Findings suggest that CPAP treatment, if used for 8 hours per night, can help people with prediabetes improve their blood sugar levels and may reduce the risk of progressing to diabetes. …

Many people with prediabetes have untreated sleep apnea, although few of them are aware of it. The most widely accepted treatment for sleep apnea is continuous positive airway pressure (CPAP), a device that blows a constant pressure of air into the lungs through a tube and face mask during the night.
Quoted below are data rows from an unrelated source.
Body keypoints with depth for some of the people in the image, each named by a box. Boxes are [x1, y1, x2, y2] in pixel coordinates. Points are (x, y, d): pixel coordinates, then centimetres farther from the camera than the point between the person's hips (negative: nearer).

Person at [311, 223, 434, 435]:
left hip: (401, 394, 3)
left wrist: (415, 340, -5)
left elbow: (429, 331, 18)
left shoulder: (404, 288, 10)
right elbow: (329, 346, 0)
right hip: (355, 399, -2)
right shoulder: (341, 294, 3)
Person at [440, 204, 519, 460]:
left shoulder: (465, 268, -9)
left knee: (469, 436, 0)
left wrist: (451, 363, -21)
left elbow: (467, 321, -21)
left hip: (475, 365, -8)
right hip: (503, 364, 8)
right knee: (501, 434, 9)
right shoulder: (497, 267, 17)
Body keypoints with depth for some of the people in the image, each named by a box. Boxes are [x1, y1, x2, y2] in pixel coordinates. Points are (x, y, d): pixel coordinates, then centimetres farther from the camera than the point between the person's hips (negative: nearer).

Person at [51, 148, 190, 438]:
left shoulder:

This helps people breathe better while they sleep by keeping the upper airway open.

“Our study showed that CPAP in patients with prediabetes can lower their risk of progressing to diabetes when CPAP is used for eight hours, a full night’s sleep,” said the study’s lead author, Sushmita Pamidi, MD, a former fellow at the University of Chicago who is now on the faculty at McGill University in Montreal, Canada. “Although eight hours of CPAP per night can be difficult to achieve in real-life, our results should provide a strong incentive for anyone with sleep apnea, especially prediabetic individuals, to improve adherence to their treatment for cardio-metabolic risk reduction,” she said.

People with sleep apnea, which is common among overweight and obese individuals, have repeated episodes where their upper airway closes during sleep. This can disrupt sleep and temporarily lower oxygen levels. It has been associated with an increased risk of cardiovascular diseases, such as hypertension and stroke, and may decrease their ability to regulate blood sugar levels. This increases the risk of diabetes.
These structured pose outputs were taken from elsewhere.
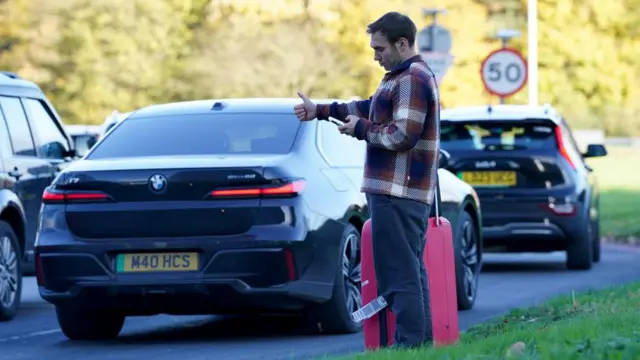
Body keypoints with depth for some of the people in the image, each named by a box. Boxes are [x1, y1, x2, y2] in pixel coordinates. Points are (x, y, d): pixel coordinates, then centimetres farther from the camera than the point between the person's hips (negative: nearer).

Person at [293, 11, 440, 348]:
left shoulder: (413, 79, -15)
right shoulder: (403, 77, 20)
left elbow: (402, 135, -21)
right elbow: (368, 108, 27)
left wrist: (361, 128, -7)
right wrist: (320, 111, 23)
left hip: (397, 194, -11)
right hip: (406, 192, 11)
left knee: (399, 274, -11)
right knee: (410, 271, 13)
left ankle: (408, 344, -12)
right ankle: (421, 342, 17)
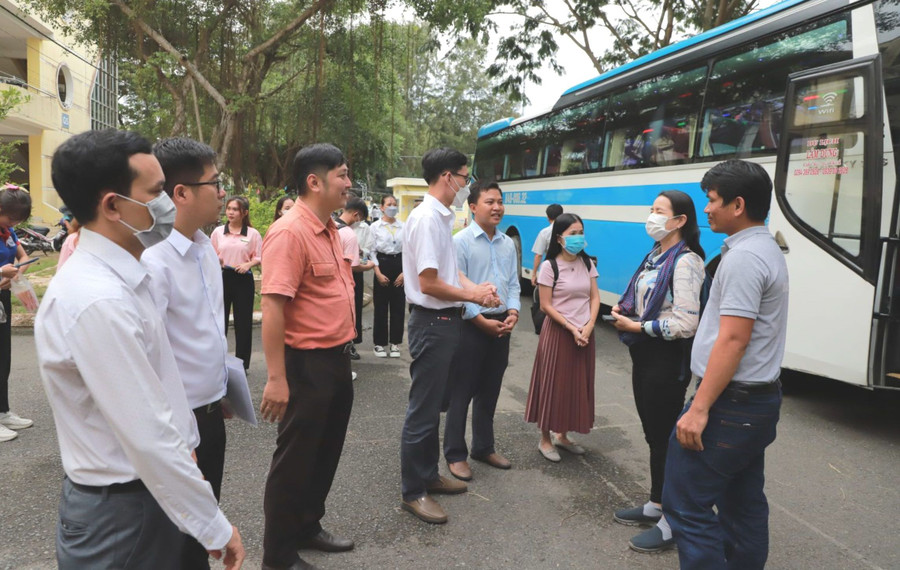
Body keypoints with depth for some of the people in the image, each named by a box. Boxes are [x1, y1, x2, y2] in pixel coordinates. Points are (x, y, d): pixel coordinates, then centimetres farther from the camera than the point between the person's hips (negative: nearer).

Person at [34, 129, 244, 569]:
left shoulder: (117, 279, 4)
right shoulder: (98, 302, -27)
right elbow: (147, 437, -27)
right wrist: (216, 527, -20)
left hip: (147, 492, 9)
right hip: (119, 512, -9)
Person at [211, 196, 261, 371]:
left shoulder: (253, 233, 1)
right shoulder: (218, 232, 7)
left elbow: (259, 257, 1)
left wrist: (249, 264, -17)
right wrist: (215, 260, -10)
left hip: (243, 279, -2)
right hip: (222, 277, 2)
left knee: (243, 321, 4)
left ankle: (242, 362, 15)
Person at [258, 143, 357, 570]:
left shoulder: (330, 229, 9)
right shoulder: (289, 232, -20)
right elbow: (272, 306, -25)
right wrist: (277, 379, -26)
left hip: (337, 359, 9)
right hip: (307, 363, -9)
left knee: (326, 452, 21)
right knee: (295, 459, 6)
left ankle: (307, 527, 41)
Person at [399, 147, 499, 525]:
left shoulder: (442, 218, 11)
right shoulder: (427, 219, -19)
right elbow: (429, 283, -22)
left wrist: (475, 288, -2)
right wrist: (473, 296, -11)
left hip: (444, 321, 10)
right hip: (432, 321, -10)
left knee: (433, 405, 19)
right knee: (423, 409, 1)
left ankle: (428, 475, 34)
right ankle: (412, 492, 15)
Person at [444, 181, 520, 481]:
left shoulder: (508, 243, 10)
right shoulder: (461, 241, -9)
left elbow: (513, 283, 12)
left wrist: (512, 312, -6)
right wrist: (482, 321, -15)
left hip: (501, 326, 6)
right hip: (471, 325, -6)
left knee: (489, 391, 16)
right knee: (461, 392, 3)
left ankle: (484, 447, 31)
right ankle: (455, 454, 15)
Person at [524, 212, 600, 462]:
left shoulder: (587, 263, 5)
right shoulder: (549, 266, -10)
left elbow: (595, 298, 5)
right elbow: (546, 306, -11)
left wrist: (588, 326, -9)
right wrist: (571, 328, -14)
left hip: (585, 332, 5)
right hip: (558, 332, -5)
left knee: (577, 384, 10)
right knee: (553, 385, 0)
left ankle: (562, 435, 26)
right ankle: (545, 439, 14)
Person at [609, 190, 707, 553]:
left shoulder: (685, 262, -18)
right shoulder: (654, 255, 11)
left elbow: (685, 324, -24)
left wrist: (636, 326, -16)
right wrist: (625, 312, 4)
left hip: (666, 360, -9)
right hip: (644, 355, 9)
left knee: (666, 437, 0)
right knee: (652, 434, 18)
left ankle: (673, 522, 14)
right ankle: (656, 505, 33)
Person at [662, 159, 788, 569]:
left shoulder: (743, 257, -18)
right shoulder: (768, 250, 14)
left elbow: (733, 340, -24)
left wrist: (699, 409, -23)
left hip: (730, 404, -10)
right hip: (759, 400, 10)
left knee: (686, 505, -5)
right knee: (744, 504, 17)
For this study, the researchers recruited 39 middle-aged, overweight or obese volunteers with prediabetes and sleep apnea. Two-thirds of them (26) were randomly assigned to two weeks of CPAP treatment. The other 13 received a placebo to be taken 30 minutes before bedtime. They were told the study would compare the two treatments.

All participants slept in the sleep laboratory and were closely monitored with all-night sleep recordings during the treatment period. Those assigned to CPAP wore the device for eight hours a night under continuous supervision by a technician. Before and after each treatment period, participants’ glucose metabolism was assessed by oral and intravenous glucose-tolerance tests.

The researchers also measured the stress hormone noradrenaline in the blood and continuously monitored blood pressure for 24 hours at home. All participants were permitted to leave the laboratory during the day and engage in their routine activities.

After two weeks, blood sugar control, as measured by an oral glucose tolerance test, improved for those in the CPAP group compared to the oral placebo group. In addition, the ability of insulin to regulate their blood sugar, estimated by the intravenous glucose tolerance test, was improved in the CPAP group compared to the oral placebo group. The CPAP group had, on average, 27 percent lower levels of the stress hormone, norepinephrine, as well as lower blood pressure than the oral placebo group.

“Despite the demonstrated efficacy of lifestyle interventions and the availability of many drug treatments, the economic and public health burden of diabetes remains enormous,” said Esra Tasali, MD, assistant professor of medicine at the University of Chicago and senior author of the study. “Assessment of sleep apnea should be considered in patients at high risk for diabetes and cardiovascular disease, since our study shows that treatment of sleep apnea can reduce these risks.”

 

Practice Pearls:

  • After two weeks of treatment, fasting insulin levels were significantly reduced in the group receiving CPAP compared to the change in the placebo group.
  • Adults with overweight or obesity, prediabetes and sleep apnea who receive overnight continuous positive airway pressure for 8 hours a night may experience improved glucose metabolism and insulin sensitivity.

University of Chicago Medicine News Release

Pamidi S, et al. Published online in the April 21, 2015, issue of the American Journal of Respiratory and Critical Care Medicine. 2015;doi:10.1164/rccm.201408-1564OC.